Offering products in Cuba may seem an odd move for Google, seeing as there’s no hope on the horizon of being able to monetize users there. However, follows a trend for the company of expanding into restrictive regimes. Google Earth, Picasa and Chrome were launched in Iran in 2011, and Syria in 2012.
Schmidt’s trip to Cuba was part of a series of visits aimed at promoting a free and open internet that has also taken in Myanmar (where a local site and partial access to Play were opened last year) and North Korea.
To understand Google’s announcement today, read this from Schmidt’s June Google+ post:
“The Internet of Cuba is trapped in the 1990s. About 20-25 percent of Cubans have phone lines but mostly subsidized land lines, and the cell phone infrastructure is very thin. Approximately 3-4% of Cubans have access to the Internet in internet cafes and in certain universities.
“The Internet is heavily censored and the infrastructure, which we toured, is made out of Chinese components.
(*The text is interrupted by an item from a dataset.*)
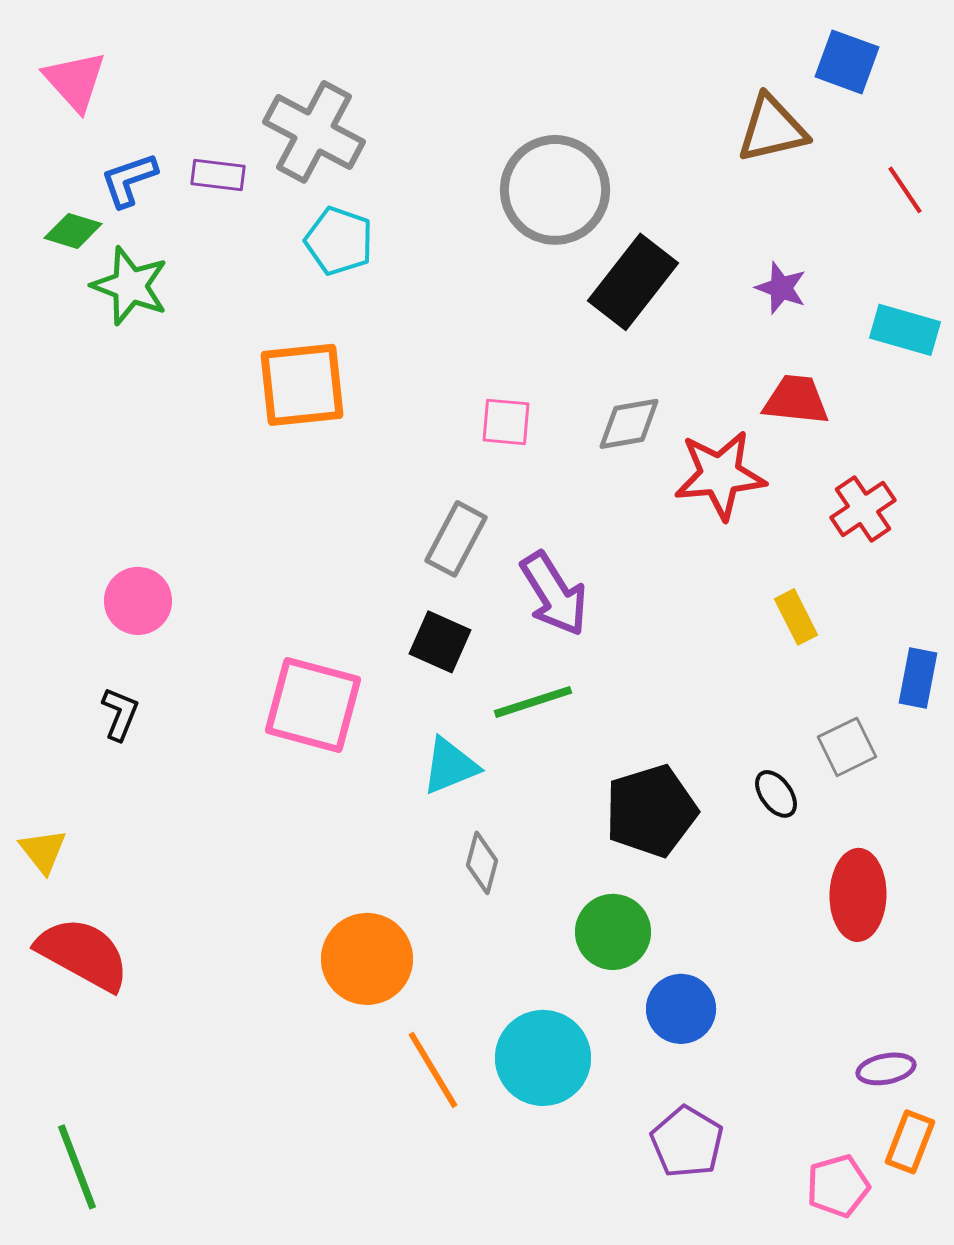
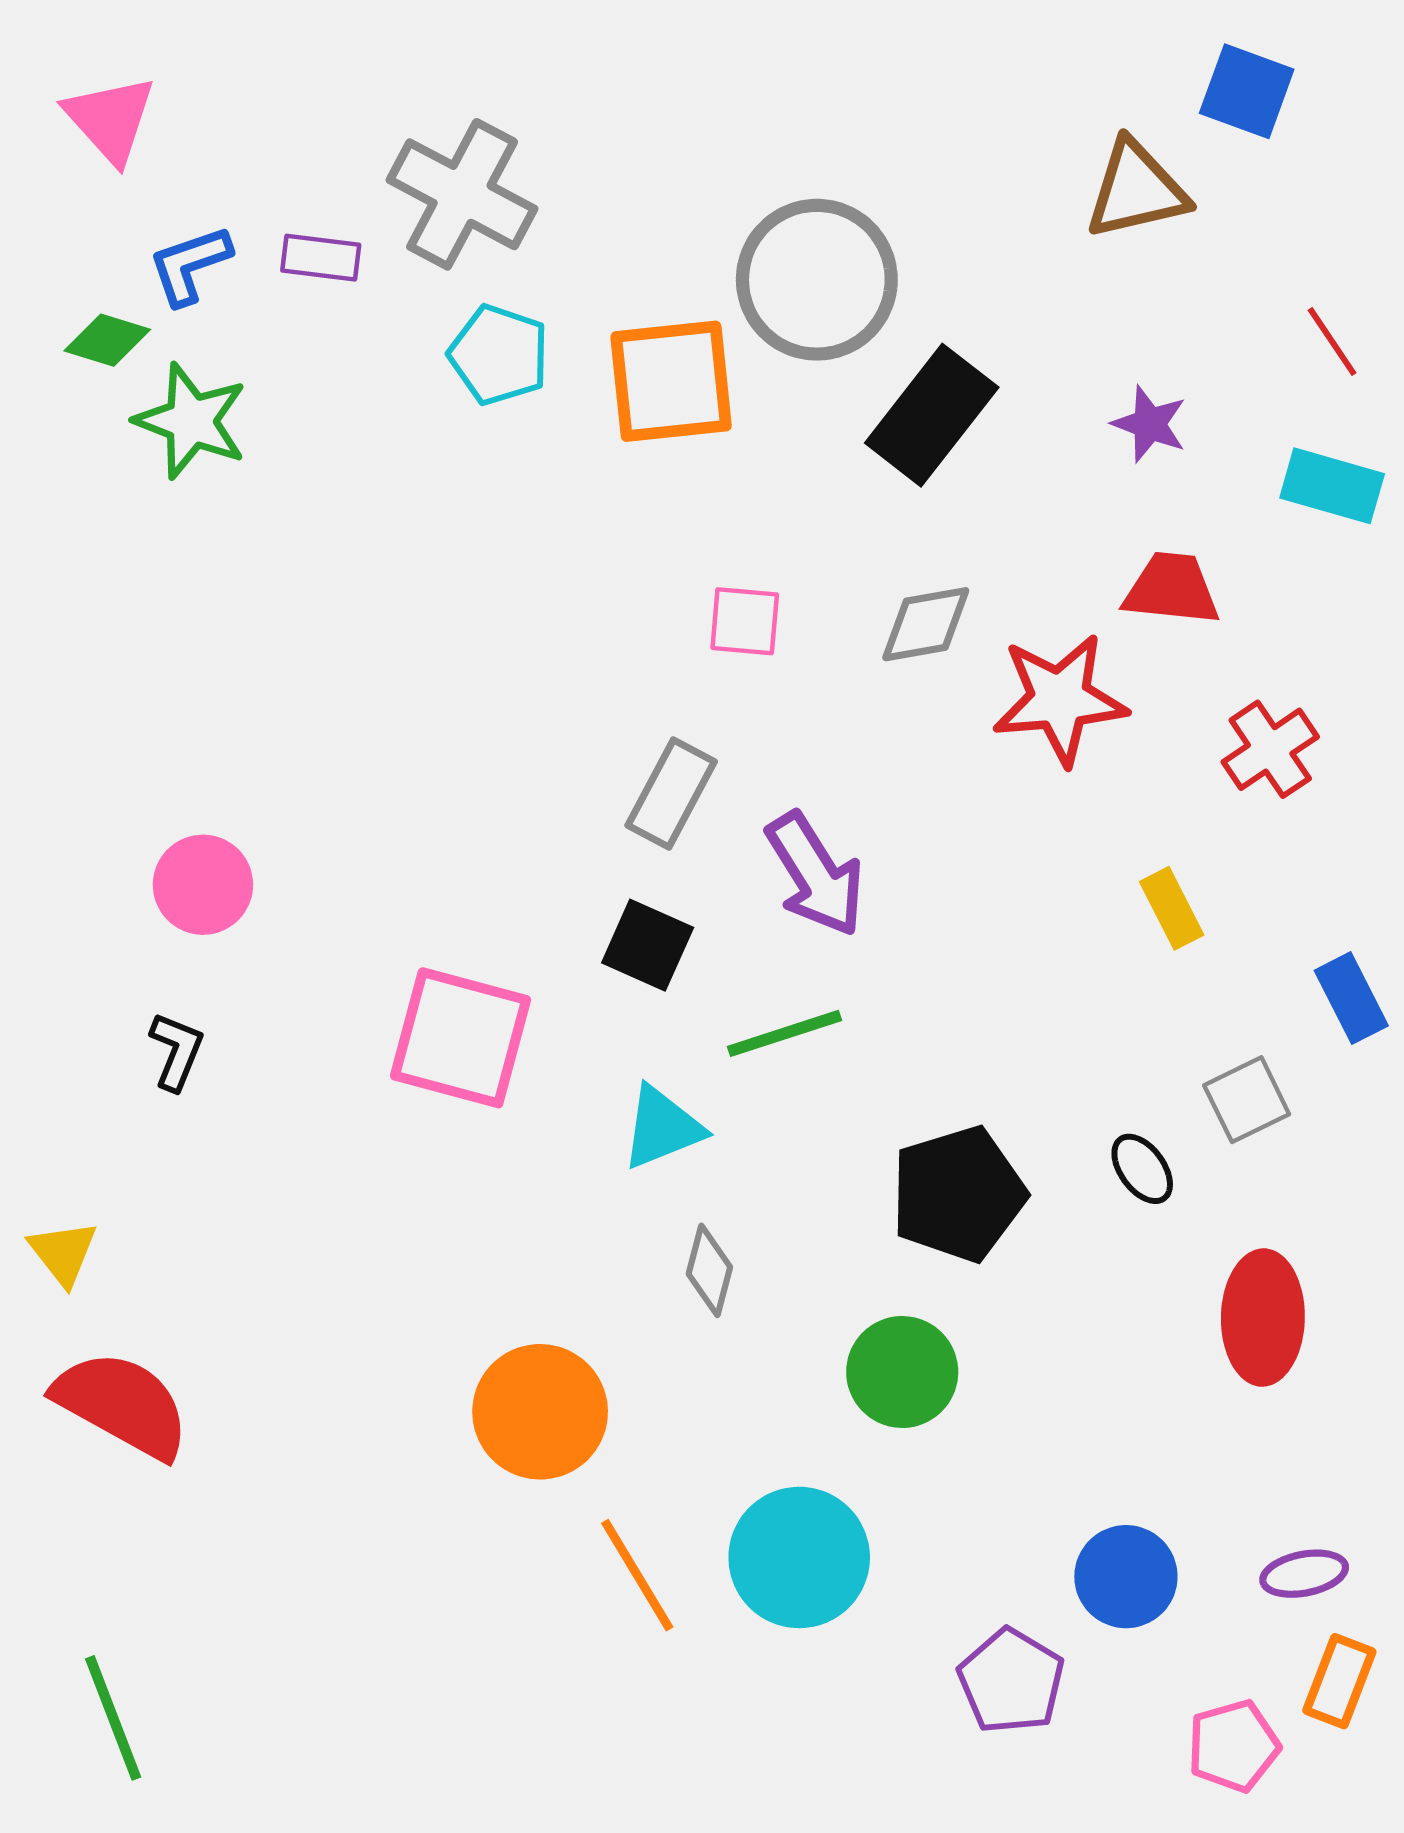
red line: (905, 190) -> (1332, 342), moved
orange square: (302, 385) -> (671, 381), moved
blue rectangle: (918, 678) -> (1351, 998), turned -38
blue circle: (681, 1009) -> (1126, 1577), moved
The “blockade” makes absolutely no sense to US interests: if you wish the country to modernize the best way to do this is to empower the citizens with smart phones (there are almost none today) and encourage freedom of expression and put information tools into the hands of Cubans directly.”
In this context, the launch of first Chrome, and now Play and Analytics, makes sense. Google may be promoting open internet access for Cubans today, but by putting US products into the hands of the people it’s a subtle nudge to both Cuba and the US that restrictions on the small island just south of Florida should be eased off.
Indeed, Schmidt’s post from June ends “Cuba will have to open its political and business economy, and the US will have to overcome our history and open the embargo. Both countries have to do something that is hard to do politically, but it will be worth it.”